Work order →
Exactly as they appear, restate the lines of the material, from the first through the one containing "je w kontekście".

Data excerpts →
=== Section Start ===
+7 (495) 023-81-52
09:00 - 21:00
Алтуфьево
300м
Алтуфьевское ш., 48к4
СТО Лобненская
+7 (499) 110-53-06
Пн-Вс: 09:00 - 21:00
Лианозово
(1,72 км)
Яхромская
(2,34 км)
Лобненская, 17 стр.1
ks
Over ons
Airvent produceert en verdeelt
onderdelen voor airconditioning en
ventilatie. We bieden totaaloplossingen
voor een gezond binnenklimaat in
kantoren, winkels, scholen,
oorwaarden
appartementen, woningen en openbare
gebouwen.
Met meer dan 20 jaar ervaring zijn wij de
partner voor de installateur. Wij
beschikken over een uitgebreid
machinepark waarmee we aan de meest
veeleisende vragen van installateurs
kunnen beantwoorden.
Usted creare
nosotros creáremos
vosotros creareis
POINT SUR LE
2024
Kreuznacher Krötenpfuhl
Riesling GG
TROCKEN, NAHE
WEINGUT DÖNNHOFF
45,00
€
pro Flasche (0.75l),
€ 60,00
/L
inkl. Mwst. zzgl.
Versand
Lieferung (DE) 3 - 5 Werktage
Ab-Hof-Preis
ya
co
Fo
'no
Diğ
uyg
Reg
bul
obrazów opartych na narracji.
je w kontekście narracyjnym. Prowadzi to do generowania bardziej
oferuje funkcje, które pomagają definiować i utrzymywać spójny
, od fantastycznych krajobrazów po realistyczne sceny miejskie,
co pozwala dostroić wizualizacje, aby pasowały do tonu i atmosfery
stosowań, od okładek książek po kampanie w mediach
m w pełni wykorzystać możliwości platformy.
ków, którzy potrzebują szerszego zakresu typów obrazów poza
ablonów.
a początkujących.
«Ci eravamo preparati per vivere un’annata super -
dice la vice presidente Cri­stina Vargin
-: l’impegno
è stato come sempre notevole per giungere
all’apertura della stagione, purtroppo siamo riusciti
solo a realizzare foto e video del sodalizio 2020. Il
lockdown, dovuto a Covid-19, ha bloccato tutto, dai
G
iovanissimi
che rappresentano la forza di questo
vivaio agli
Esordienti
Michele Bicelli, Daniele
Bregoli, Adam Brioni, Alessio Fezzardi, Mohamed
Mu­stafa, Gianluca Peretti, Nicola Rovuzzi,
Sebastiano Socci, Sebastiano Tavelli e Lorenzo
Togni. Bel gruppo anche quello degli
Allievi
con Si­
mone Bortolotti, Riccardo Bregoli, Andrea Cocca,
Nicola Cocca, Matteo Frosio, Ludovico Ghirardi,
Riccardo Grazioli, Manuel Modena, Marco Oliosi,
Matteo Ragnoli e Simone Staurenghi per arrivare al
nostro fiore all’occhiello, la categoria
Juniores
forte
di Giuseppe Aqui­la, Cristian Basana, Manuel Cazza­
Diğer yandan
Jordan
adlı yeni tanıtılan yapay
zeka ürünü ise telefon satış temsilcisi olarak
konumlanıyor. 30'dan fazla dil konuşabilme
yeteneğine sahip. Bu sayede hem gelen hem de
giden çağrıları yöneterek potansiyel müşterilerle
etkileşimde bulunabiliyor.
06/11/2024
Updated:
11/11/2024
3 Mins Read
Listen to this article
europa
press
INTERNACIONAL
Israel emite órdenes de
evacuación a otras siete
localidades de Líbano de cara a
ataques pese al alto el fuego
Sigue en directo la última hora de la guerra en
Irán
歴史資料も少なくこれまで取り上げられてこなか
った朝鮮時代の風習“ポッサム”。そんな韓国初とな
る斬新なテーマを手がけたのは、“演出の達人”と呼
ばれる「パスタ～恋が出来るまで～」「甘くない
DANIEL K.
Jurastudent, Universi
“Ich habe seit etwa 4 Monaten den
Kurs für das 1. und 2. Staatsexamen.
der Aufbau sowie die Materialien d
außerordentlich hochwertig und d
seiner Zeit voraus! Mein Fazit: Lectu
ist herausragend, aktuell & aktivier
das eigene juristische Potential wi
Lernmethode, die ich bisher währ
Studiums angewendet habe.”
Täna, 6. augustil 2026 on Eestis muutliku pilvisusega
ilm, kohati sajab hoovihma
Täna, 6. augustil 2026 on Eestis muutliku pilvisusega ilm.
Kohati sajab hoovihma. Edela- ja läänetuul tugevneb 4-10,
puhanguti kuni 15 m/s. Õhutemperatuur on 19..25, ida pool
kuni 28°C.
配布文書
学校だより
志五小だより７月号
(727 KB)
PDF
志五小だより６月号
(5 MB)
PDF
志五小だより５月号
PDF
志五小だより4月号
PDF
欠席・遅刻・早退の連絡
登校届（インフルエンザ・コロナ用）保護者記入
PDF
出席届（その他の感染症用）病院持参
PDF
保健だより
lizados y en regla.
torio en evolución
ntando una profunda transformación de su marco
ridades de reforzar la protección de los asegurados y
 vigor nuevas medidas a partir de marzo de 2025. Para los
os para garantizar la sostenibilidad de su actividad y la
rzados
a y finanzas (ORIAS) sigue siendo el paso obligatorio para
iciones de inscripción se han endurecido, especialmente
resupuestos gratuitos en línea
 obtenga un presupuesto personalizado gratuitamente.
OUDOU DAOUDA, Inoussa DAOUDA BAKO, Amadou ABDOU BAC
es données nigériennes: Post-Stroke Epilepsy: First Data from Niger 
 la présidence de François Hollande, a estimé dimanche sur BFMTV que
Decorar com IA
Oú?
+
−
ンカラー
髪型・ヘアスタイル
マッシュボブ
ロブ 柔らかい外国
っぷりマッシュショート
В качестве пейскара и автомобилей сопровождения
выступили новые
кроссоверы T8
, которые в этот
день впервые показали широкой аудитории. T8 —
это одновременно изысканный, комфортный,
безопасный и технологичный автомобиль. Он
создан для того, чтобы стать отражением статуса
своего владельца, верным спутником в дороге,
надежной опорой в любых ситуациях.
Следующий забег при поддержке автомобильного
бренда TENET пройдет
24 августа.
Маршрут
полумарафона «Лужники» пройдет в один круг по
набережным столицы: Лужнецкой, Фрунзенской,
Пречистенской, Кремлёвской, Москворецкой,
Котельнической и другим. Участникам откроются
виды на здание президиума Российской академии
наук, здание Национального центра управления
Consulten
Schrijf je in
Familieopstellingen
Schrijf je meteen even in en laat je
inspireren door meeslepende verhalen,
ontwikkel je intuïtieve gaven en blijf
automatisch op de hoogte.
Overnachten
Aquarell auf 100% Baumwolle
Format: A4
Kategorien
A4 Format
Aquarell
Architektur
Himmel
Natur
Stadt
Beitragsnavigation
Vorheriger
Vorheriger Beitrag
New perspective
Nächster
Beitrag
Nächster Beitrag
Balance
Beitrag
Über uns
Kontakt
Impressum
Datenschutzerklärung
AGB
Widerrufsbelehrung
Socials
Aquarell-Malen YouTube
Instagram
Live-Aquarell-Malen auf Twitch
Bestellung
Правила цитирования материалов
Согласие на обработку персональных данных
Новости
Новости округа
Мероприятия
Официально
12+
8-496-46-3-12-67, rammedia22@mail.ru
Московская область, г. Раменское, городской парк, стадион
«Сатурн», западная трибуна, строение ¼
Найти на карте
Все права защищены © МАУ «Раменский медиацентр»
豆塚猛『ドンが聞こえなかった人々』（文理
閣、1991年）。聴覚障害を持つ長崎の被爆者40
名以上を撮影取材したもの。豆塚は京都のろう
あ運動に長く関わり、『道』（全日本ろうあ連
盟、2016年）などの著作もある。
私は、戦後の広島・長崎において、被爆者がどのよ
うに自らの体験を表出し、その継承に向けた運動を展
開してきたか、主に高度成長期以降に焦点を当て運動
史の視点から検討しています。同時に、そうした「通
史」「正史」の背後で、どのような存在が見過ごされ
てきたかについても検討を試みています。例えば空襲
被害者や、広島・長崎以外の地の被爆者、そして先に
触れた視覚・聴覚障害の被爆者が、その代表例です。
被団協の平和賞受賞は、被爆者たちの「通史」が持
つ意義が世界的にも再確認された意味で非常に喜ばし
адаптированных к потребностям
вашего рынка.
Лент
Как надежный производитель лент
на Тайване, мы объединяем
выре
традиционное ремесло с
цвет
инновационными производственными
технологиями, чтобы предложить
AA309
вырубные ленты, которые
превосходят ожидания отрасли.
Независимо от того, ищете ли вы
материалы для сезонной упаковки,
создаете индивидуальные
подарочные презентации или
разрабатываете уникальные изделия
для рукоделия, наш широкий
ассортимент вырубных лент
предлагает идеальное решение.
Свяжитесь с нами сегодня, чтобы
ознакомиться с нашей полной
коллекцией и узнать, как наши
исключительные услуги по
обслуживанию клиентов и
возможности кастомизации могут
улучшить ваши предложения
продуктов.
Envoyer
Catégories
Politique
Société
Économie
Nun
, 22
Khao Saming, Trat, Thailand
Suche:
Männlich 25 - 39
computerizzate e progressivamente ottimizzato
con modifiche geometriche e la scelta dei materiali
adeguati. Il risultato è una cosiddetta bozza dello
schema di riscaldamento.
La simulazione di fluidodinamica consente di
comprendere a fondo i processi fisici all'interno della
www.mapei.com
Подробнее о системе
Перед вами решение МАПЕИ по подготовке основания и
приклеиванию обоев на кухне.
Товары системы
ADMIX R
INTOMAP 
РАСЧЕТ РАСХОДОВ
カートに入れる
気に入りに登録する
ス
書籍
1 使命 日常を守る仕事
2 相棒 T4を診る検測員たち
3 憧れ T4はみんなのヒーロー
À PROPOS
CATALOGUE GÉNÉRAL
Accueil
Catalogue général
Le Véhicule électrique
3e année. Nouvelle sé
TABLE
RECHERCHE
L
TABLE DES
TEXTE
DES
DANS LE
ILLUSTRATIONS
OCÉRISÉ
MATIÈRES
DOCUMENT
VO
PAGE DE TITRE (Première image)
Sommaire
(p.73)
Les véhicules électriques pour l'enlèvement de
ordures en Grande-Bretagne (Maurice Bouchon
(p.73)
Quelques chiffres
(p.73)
=== Section End ===
Solved problem →
+7 (495) 023-81-52
09:00 - 21:00
Алтуфьево
300м
Алтуфьевское ш., 48к4
СТО Лобненская
+7 (499) 110-53-06
Пн-Вс: 09:00 - 21:00
Лианозово
(1,72 км)
Яхромская
(2,34 км)
Лобненская, 17 стр.1
ks
Over ons
Airvent produceert en verdeelt
onderdelen voor airconditioning en
ventilatie. We bieden totaaloplossingen
voor een gezond binnenklimaat in
kantoren, winkels, scholen,
oorwaarden
appartementen, woningen en openbare
gebouwen.
Met meer dan 20 jaar ervaring zijn wij de
partner voor de installateur. Wij
beschikken over een uitgebreid
machinepark waarmee we aan de meest
veeleisende vragen van installateurs
kunnen beantwoorden.
Usted creare
nosotros creáremos
vosotros creareis
POINT SUR LE
2024
Kreuznacher Krötenpfuhl
Riesling GG
TROCKEN, NAHE
WEINGUT DÖNNHOFF
45,00
€
pro Flasche (0.75l),
€ 60,00
/L
inkl. Mwst. zzgl.
Versand
Lieferung (DE) 3 - 5 Werktage
Ab-Hof-Preis
ya
co
Fo
'no
Diğ
uyg
Reg
bul
obrazów opartych na narracji.
je w kontekście narracyjnym. Prowadzi to do generowania bardziej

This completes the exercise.